To this reviewer, however, the most appealing part of this volume is not the translation itself but the material preceding it.  Together, Sweetenham's first four chapters are a model of historiography and serve as an excellent student guide.  She admirably details the limitations and biases of her source.  Like others of his ilk, Robert borrowed heavily from the Gesta Francorum, using that record as a starting point and adding to it when it suited his purposes; his method in doing so is analyzed in detail in chapter two.  Robert despised the Byzantines (7, 21), probably wrote for propagandistic reasons (6), and, although his description of Clermont offers a new perspective, in reality it adds very little additional factual information (47).  The translator is clearly expert in her work, occasionally pointing out past mistranslations of the text (26), indicating where Robert made factual mistakes (44-45), and she even critiques his artistic style.
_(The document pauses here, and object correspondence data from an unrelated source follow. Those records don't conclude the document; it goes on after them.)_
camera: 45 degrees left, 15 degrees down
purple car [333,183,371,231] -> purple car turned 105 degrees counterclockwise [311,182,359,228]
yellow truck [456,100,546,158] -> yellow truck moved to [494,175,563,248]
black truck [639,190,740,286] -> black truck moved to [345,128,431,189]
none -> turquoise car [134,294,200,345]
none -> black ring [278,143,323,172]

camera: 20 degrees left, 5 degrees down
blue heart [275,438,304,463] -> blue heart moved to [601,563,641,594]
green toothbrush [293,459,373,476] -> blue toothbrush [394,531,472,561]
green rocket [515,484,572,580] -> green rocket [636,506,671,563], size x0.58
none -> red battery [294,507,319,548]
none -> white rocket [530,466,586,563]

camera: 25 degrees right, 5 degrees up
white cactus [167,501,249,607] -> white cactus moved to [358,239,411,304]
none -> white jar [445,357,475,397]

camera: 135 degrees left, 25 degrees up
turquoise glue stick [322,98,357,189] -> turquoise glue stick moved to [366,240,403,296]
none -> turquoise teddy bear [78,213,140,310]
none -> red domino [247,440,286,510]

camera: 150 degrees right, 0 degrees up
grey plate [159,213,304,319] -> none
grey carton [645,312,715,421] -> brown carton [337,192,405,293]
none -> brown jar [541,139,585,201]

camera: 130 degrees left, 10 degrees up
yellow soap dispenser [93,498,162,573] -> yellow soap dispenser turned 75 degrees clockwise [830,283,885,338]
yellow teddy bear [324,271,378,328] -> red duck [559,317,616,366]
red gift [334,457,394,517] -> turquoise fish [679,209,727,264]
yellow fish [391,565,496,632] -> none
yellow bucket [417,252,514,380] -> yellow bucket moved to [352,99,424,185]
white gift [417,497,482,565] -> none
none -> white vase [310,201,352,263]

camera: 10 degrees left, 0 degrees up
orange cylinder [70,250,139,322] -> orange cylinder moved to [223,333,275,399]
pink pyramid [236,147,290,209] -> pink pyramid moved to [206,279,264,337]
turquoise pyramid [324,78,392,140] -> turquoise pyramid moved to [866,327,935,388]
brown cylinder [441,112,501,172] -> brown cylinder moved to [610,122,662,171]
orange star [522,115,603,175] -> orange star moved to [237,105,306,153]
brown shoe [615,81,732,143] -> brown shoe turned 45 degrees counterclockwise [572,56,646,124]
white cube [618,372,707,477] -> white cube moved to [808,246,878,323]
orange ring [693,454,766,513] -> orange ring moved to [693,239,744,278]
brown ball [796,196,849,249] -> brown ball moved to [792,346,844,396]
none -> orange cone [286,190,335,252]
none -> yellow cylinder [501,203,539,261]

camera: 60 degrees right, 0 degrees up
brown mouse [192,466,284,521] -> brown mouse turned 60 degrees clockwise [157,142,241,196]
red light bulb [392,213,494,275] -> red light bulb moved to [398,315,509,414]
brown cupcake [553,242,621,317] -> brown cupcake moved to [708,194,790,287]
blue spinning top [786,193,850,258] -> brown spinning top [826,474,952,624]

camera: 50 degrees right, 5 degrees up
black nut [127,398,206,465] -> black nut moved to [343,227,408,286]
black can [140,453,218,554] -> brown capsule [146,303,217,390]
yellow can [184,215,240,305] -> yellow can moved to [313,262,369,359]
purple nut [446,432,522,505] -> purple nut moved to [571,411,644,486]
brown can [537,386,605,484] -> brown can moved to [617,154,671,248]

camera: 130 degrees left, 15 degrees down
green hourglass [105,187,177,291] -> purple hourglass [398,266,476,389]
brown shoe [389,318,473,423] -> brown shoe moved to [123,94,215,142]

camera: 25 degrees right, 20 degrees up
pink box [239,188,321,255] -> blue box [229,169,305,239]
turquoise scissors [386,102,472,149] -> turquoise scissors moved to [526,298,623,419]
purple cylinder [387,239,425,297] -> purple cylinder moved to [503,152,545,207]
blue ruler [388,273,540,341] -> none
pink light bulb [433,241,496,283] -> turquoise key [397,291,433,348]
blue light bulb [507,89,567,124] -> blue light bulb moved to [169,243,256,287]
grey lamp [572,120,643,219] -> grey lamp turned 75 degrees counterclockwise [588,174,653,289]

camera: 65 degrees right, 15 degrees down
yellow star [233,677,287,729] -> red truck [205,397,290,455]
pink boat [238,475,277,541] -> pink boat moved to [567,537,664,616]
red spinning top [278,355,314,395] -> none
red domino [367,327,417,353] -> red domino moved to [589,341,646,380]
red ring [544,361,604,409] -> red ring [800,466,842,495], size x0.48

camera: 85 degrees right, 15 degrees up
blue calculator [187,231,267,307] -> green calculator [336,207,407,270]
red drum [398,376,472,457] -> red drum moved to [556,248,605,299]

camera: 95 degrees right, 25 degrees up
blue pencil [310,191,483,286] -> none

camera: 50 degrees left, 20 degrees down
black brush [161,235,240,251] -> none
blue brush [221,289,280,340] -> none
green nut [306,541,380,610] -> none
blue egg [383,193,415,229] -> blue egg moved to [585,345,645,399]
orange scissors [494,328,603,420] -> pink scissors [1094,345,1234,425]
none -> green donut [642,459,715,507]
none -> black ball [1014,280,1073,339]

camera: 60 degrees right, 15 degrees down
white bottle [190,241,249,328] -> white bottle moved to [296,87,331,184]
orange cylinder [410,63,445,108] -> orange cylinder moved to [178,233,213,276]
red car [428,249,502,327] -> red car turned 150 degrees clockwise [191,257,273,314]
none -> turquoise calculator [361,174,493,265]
The principal drawback of this otherwise excellent volume is the missing Latin original.  There is no modern edition of Historia Iherosolimitana that resolves the differences between extant manuscripts, and Sweetenham states clearly that she has not attempted to accomplish this task herself (8, 69).  Instead, she bases her translation upon the version in volume three of Recueil des Historiens des Croisades [1].  Yet one wonders why, at the very least, the Recueil text could not have been inserted as a facing-page original.  Such an inclusion would instantly render this volume appropriate for graduate and professional use.  As it stands, Sweetenham's volume seems a very useful undergraduate text and translation, and her historiographical chapters should be read carefully by those researching the First Crusade.

Notes

[1] See Recueil des Historiens des Croisades (Académie des Inscriptions et Belles-Lettres, Paris, 1841-1906), 16 vols: Historiens occidentaux, III 717-882 (Recueil, RHC Occ.).